The multicentre double-blind phase II study randomized 501 patients (mean age 63 years, 35 percent female) with elevated LDL-C levels (mean LDL-C, 125.2–133.0 mg/dL) who were at high risk for atherosclerotic cardiovascular disease to receive one of the eight treatments: a single subcutaneous dose of placebo or 200, 300, or 500 mg of inclisiran on day 1; or two subcutaneous doses of placebo or 100, 200, or 300 mg of inclisiran on days 1 and 90. At the start of the study, 73 percent of the patients were on statins and 31 percent were on ezetimibe. [N Engl J Med 2017;doi:10.1056/NEJMoa1615758]
Compared with the baseline, LDL-C decreased by 27.9–41.9 percent at day 180 after a single inclisiran dose vs an increase by 2.1 percent for placebo (p<0.001). For patients who received two doses of inclisiran, LDL-C fell by 35.5–52.6 percent at day 180 from baseline compared with a 1.8 percent increase with placebo (p<0.001).
At 240 days, LDL-C declined by 28.2–36.6 percent from baseline after a single inclisiran dose and 26.7–47.2 percent after two doses of inclisiran.
LDL-C levels remained lower than baseline at day 270 across all studied doses of inclisiran be it a single- or double-dose regimen.
“The greatest reduction (52.6 percent) in LDL cholesterol levels was observed in association with the two-dose 300-mg regimen of inclisiran, a reduction that is in a range similar to that achieved with monoclonal antibodies designed to target PCSK9,” according to Ray, who noted that 48 percent of patients in this regimen group achieved LDL-C levels of <50 mg/dL at day 180.

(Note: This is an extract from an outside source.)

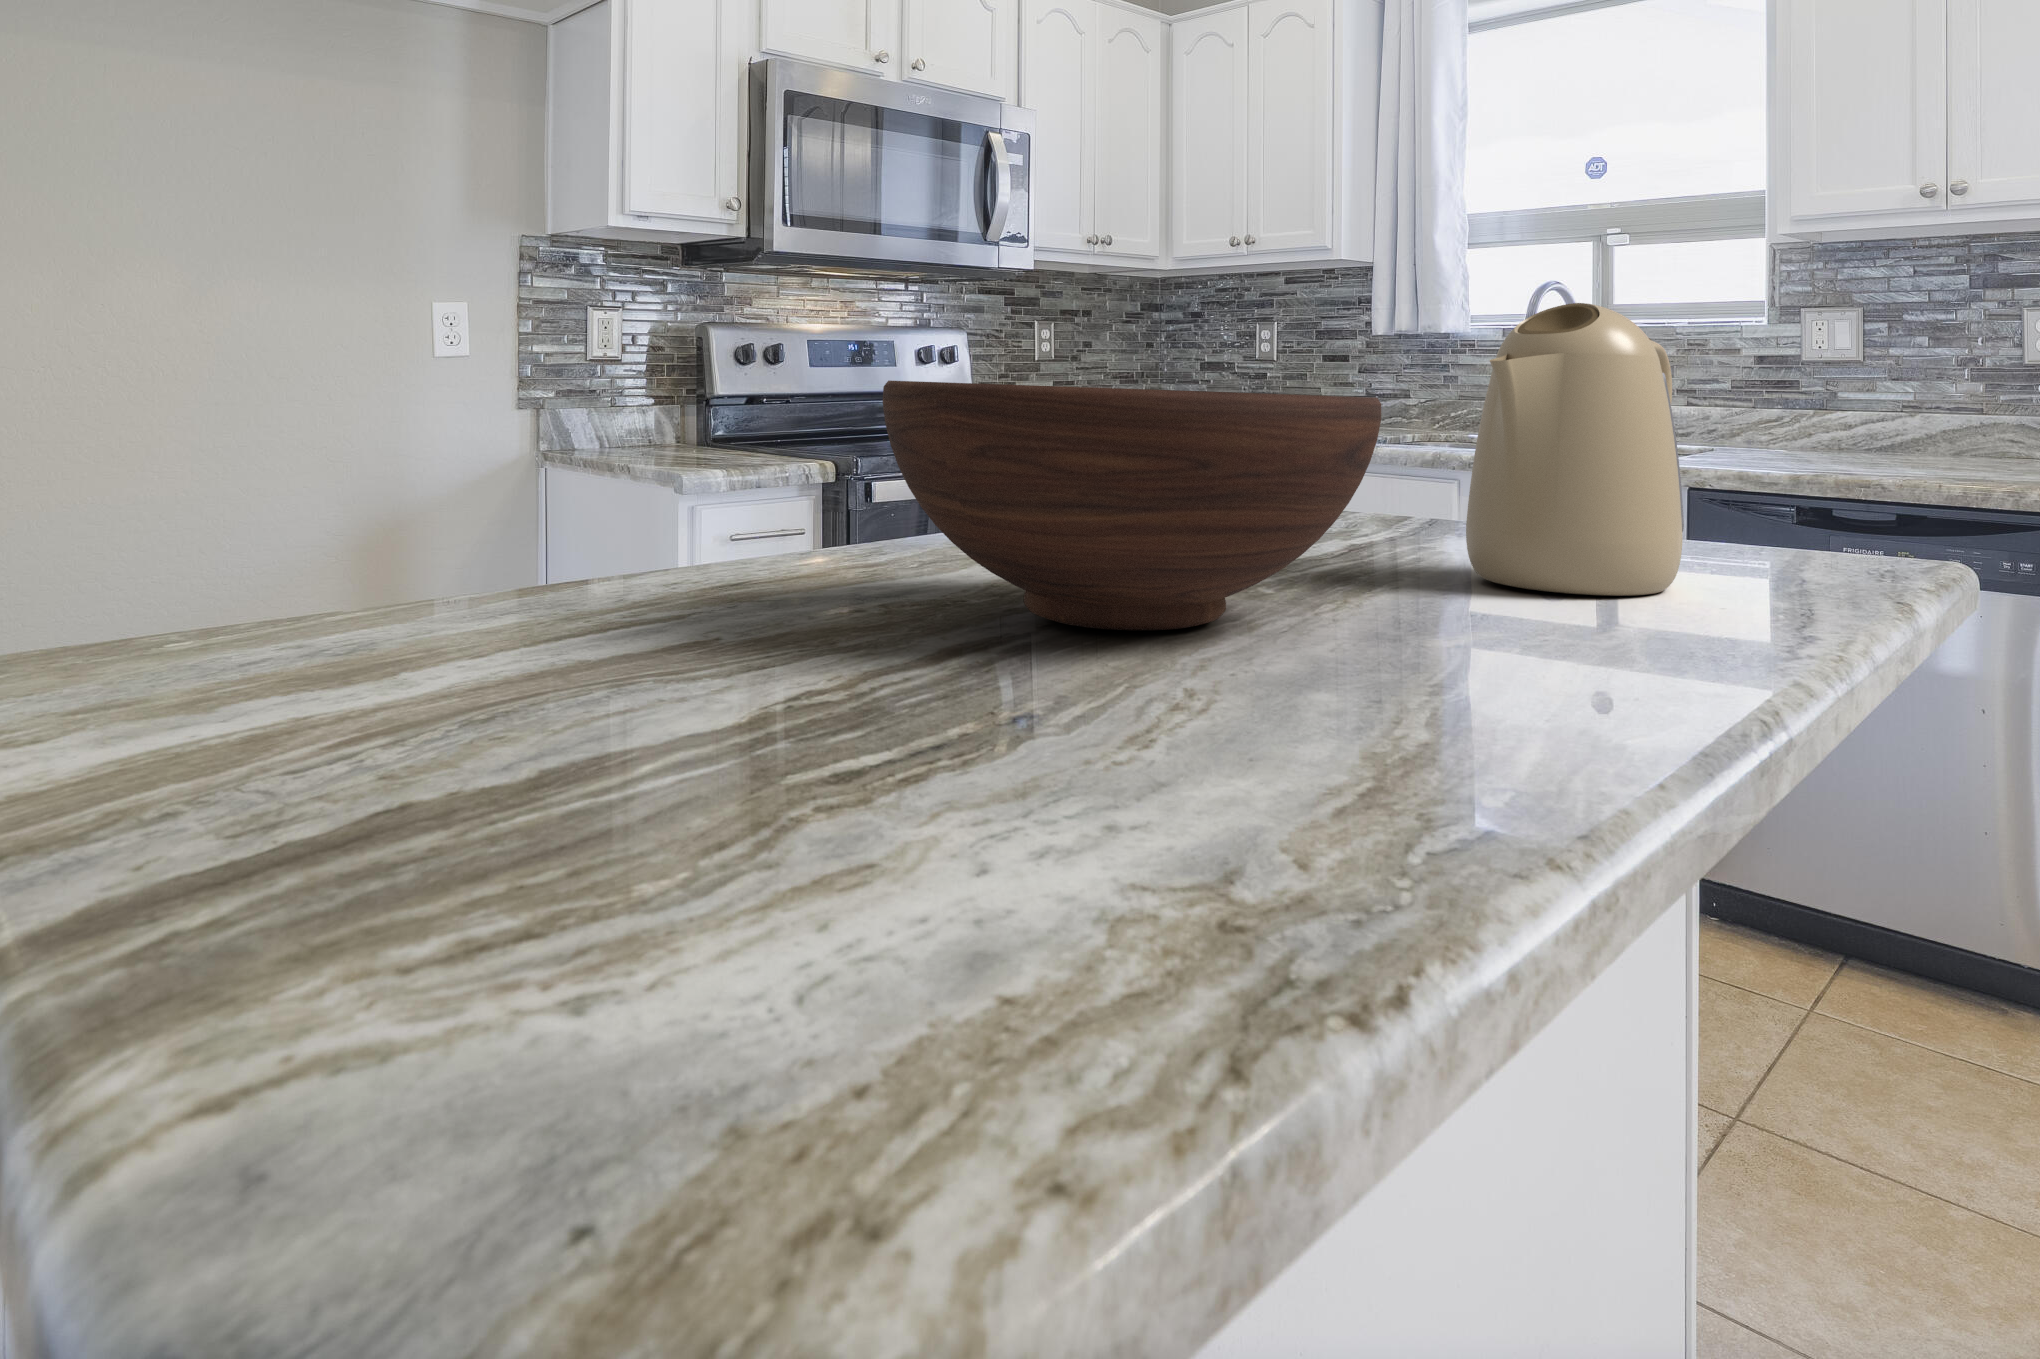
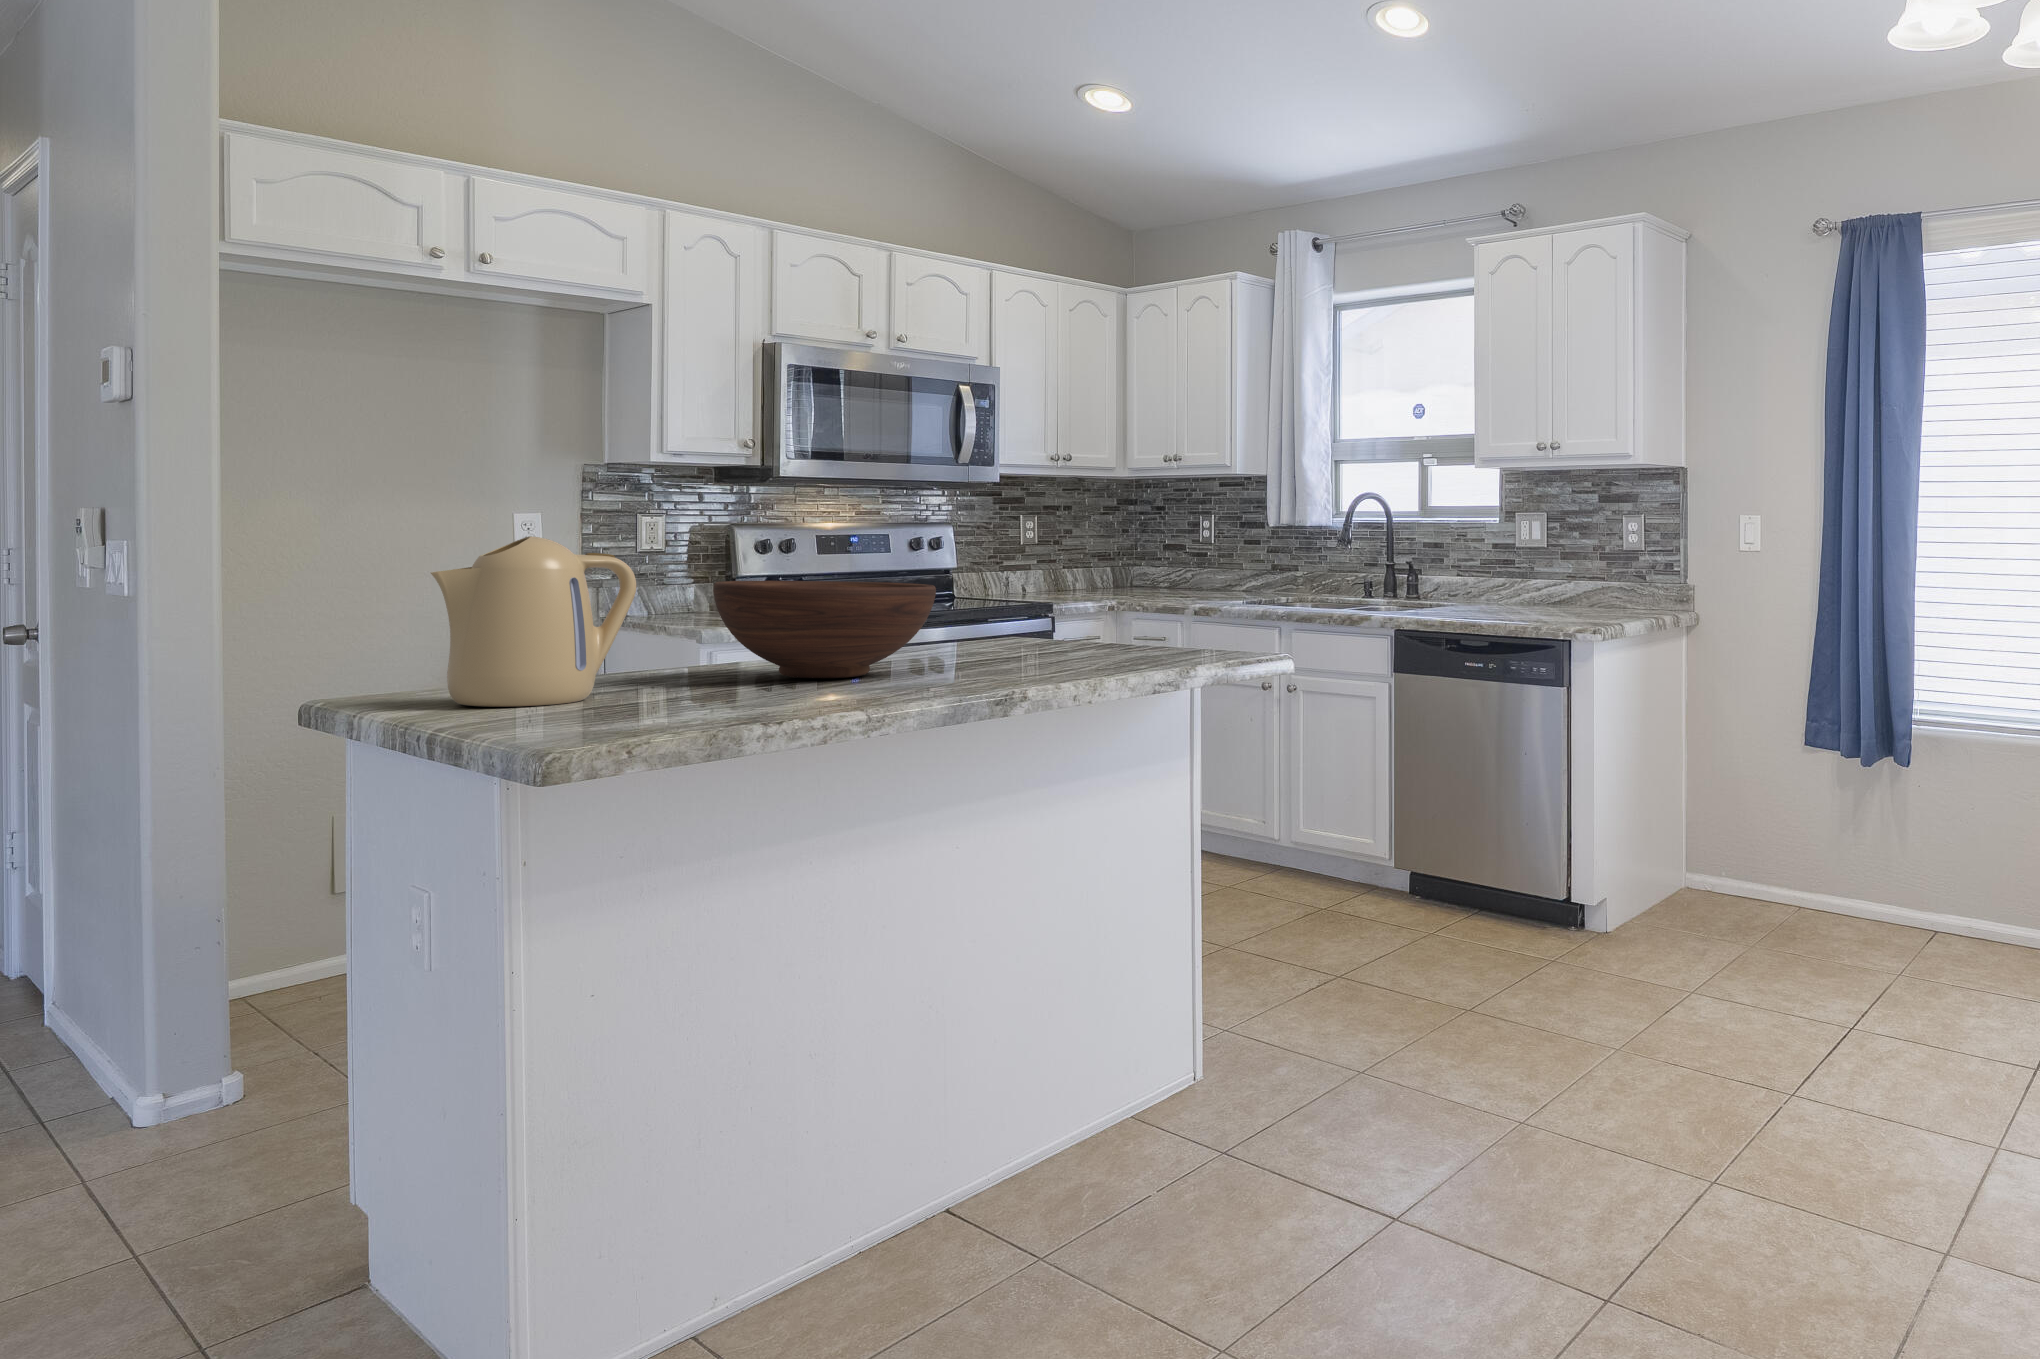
kettle: present [1466,303,1684,596] -> present [431,536,636,707]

“The optimal dose of 300 mg given twice as a starting regimen appears to allow for a subsequent 6-month dosing interval,” he added.
The researchers also showed that PCSK9 levels decreased by 53.2–69.1 percent (p<0.001) from baseline at 180 days after a two-dose inclisiran regimen, which remained >40 percent reduced from baseline at 240 days.
There were no safety concerns with inclisiran seeing that the incidence of treatment-emergent adverse events, including transient increase in transaminase, was similar to placebo, except injection site reaction which occurred in 5 percent of the inclisiran-treated patients, according to Ray. Also, no neutralizing antibodies were detected.
Study on CV outcomes with inclisiran in high-risk primary and secondary prevention patients with elevated LDL-C of about 130 mg/dL will be pursued in the ORION-4 study, informed Ray.